Durante la procesión del ofertorio y las oraciones ante el altar, los fieles no son sólo observadores de un sacrificio, sino también agentes de su propio sacrificio. Esto es muy apropiado, ya que la Eucaristía es un sacramento de la Encarnación de Jesús, que asume nuestra humanidad para otorgarnos su divinidad en un "maravilloso intercambio". Aunque no cabe duda de que en este intercambio prima la gracia, con la iniciativa de Dios en primer lugar, nuestra presencia y participación en la Eucaristía forma parte de este sagrado dar y recibir. Dios se ofrece a nosotros, y nosotros le ofrecemos nuestras necesidades, gratitud y cargas. Este es uno de los modos en que San Pablo entendió el significado de sus propias pruebas ofrecidas a Dios cuando exclama: "Ahora me alegro de mis sufrimientos por vosotros, y lleno en mi carne lo que falta a las aflicciones de Cristo en favor de su cuerpo" (Col 1, 24).

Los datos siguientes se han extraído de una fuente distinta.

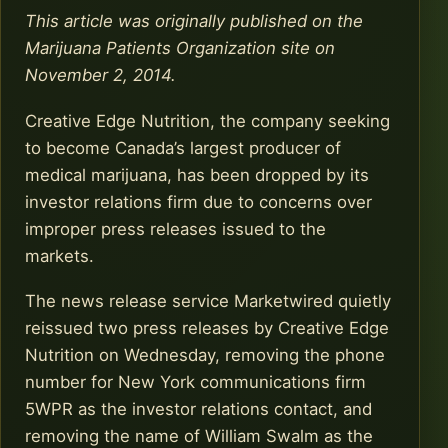
This article was originally published on the
Marijuana Patients Organization site on
November 2, 2014.
Creative Edge Nutrition, the company seeking
to become Canada’s largest producer of
medical marijuana, has been dropped by its
investor relations firm due to concerns over
improper press releases issued to the
markets.
The news release service Marketwired quietly
reissued two press releases by Creative Edge
Nutrition on Wednesday, removing the phone
number for New York communications firm
5WPR as the investor relations contact, and
removing the name of William Swalm as the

Cuando los fieles traen en procesión los dones del pan y el vino y el sacerdote los eleva ligeramente sobre el altar, tenemos una oportunidad clave de participar en la Eucaristía uniendo nuestros sacrificios espirituales individuales a Jesús a través de este momento ritual de nuestra celebración. Tal vez los sufrimientos de los demás o los nuestros propios han atravesado nuestros corazones durante la semana, o posiblemente tenemos intenciones particulares que hemos llevado con nosotros en este domingo. Puede ser que, durante nuestra semana, nos hayamos hecho más conscientes de las muchas bendiciones del Padre que llenan nuestras vidas, y esto llene nuestros corazones de gratitud. Sea lo que sea, todos llevamos dentro muchas cosas que potencialmente podríamos ofrecer al Señor durante el ofertorio. Cuando vemos a los fieles elegidos para llevar el pan y el vino en procesión, o cuando vemos al sacerdote levantar la patena o el cáliz en el ofertorio, podemos unir conscientemente los sacrificios de nuestras vidas a la Eucaristía que se está celebrando. El papel específico que cada persona desempeña en el drama de la vida queda ahora atrapado en el único sacrificio de Jesús en medio de cada Eucaristía celebrada en todo el mundo, ya sea en iglesias parroquiales, capillas, catedrales, monasterios u otros lugares sagrados. Es como si apretáramos místicamente las heridas de nuestra vida contra las llagas glorificadas de nuestro Salvador resucitado, plenamente presente en cada celebración eucarística, para experimentar la curación y la paz con todo nuestro ser -cuerpo y alma- en unión con Jesús.
Así que, sí, era apropiado que el ofertorio fuera algo importante en la iglesia parroquial de mi ciudad natal hace muchos años. No era sólo una forma embellecida de poner el pan y el vino en manos del sacerdote, sino también un recordatorio significativo de una forma importante en la que todos los bautizados participamos en la Misa como oferentes únicos, expresando nuestra propia amistad e intercambio con Jesús en su ofrenda suprema por nosotros. Que una mayor conciencia del significado del ofertorio aumente nuestra propia participación y comunión en el sacrificio de la Eucaristía.